-- Texte source --
━━━━━━
A Andenne-Seilles, autre petite ville de 7 800 habitans située sur la Meuse, les pillages, incendies, massacres et cruautés furent horribles : non loin de 300 victimes, environ 200 maisons pillées ; nulle autre ville ne fut le théâtre d’autant de scènes de férocité. Sur un cas d’une telle gravité, le Livre Blanc produit en tout et pour tout trois témoignages, ceux d’un général, d’un major et d’un simple soldat. Or, le général ne parle que par ouï-dire, et les allégations du major sont manifestement mensongères (il affirme que 100 soldats auraient été échaudés avec de l’eau bouillante, alors que pas une des victimes et pas un médecin ne témoignent à ce sujet). D’autre part, le Livre Blanc ne craint pas de reprendre des assertions démenties par les enquêtes allemandes elles-mêmes. Enfin, il fait état d’une enquête tardive menée par le sous-lieutenant Götze et qui n’a été qu’une comédie judiciaire. Huit jours après le massacre, le commandant d’Andenne invita l’administration communale et certains habitans à une réjouissance publique sur la place même où avaient eu lieu les massacres !...
━━━━━━
-- Extraits de données --

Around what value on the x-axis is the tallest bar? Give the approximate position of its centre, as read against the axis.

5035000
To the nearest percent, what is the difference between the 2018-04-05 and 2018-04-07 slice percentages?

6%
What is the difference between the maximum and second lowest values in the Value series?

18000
━━━━━━
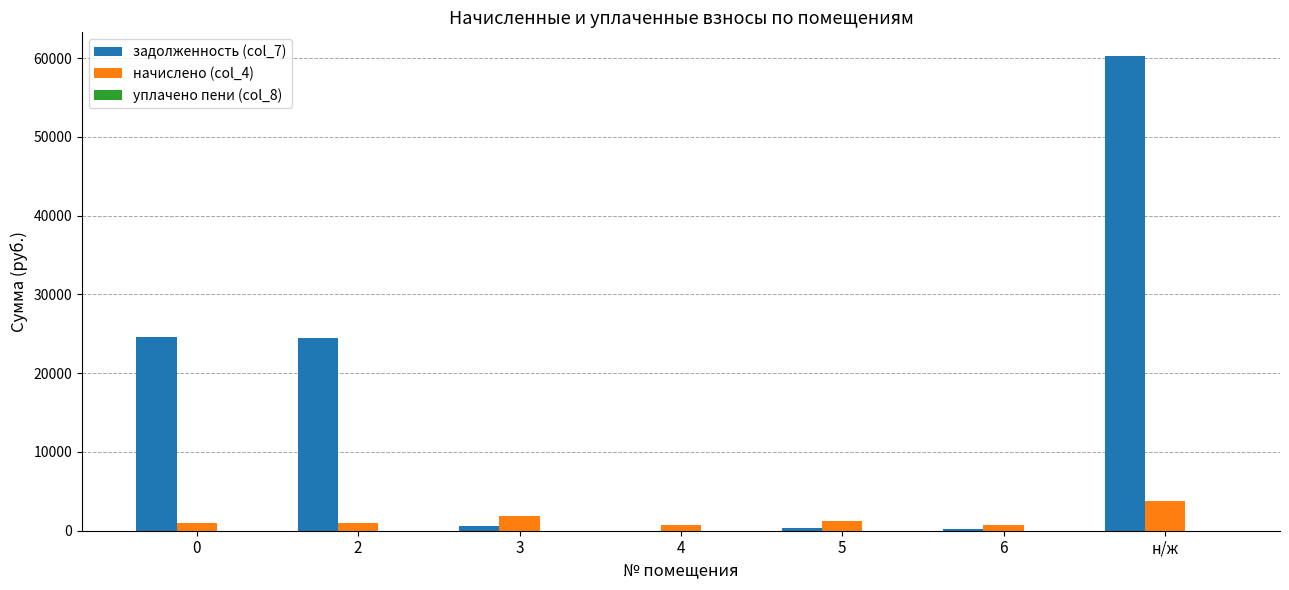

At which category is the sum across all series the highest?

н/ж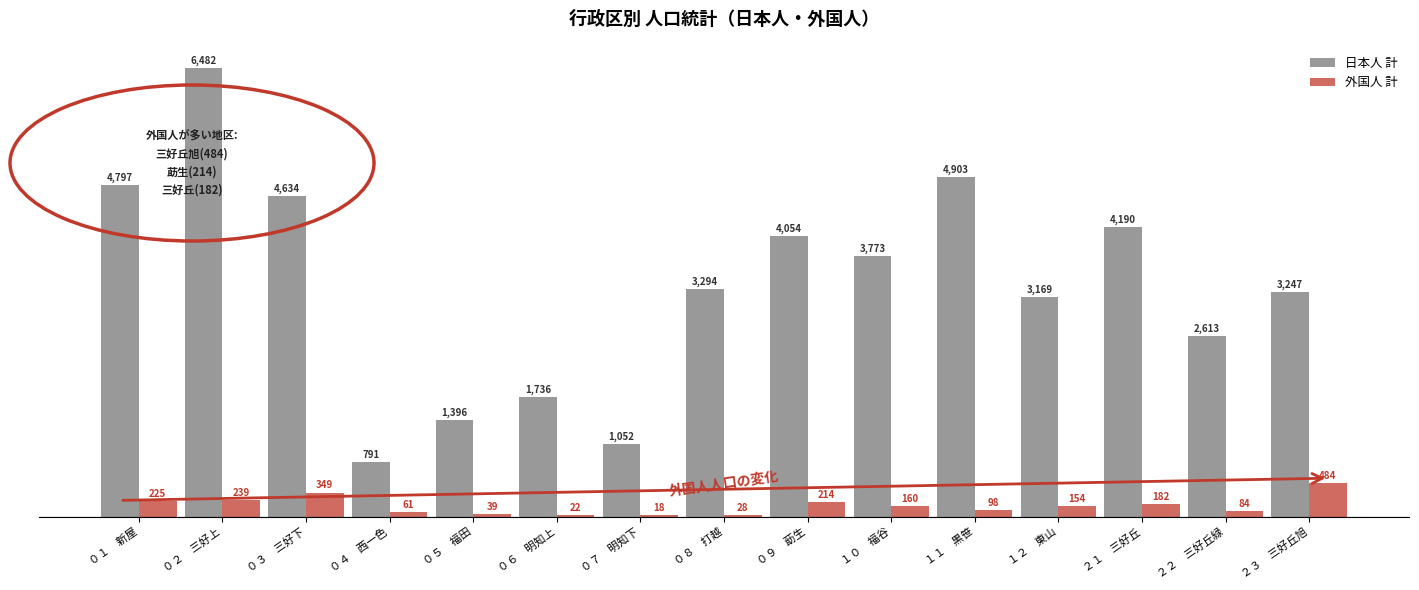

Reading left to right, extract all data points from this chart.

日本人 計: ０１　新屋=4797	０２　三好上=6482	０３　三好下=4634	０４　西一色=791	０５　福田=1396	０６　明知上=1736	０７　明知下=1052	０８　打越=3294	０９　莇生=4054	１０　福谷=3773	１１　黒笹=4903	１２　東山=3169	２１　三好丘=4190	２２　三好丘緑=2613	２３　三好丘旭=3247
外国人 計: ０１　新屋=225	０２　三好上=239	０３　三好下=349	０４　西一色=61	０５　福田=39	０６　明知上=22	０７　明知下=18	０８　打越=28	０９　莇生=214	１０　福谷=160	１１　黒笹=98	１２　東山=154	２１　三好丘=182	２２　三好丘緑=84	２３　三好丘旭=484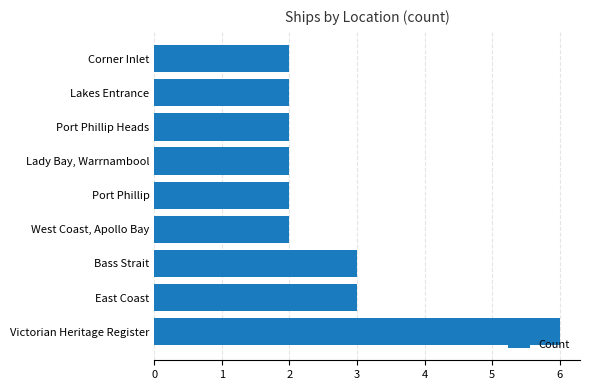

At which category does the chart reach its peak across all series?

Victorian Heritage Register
━━━━━━
-- Objectif de la tâche --
D'après le texte source sur Andenne-Seilles, combien de témoignages le Livre Blanc produit-il sur ce cas, et de qui émanent-ils ?

-- Réponse attendue --
Trois témoignages : ceux d'un général, d'un major et d'un simple soldat.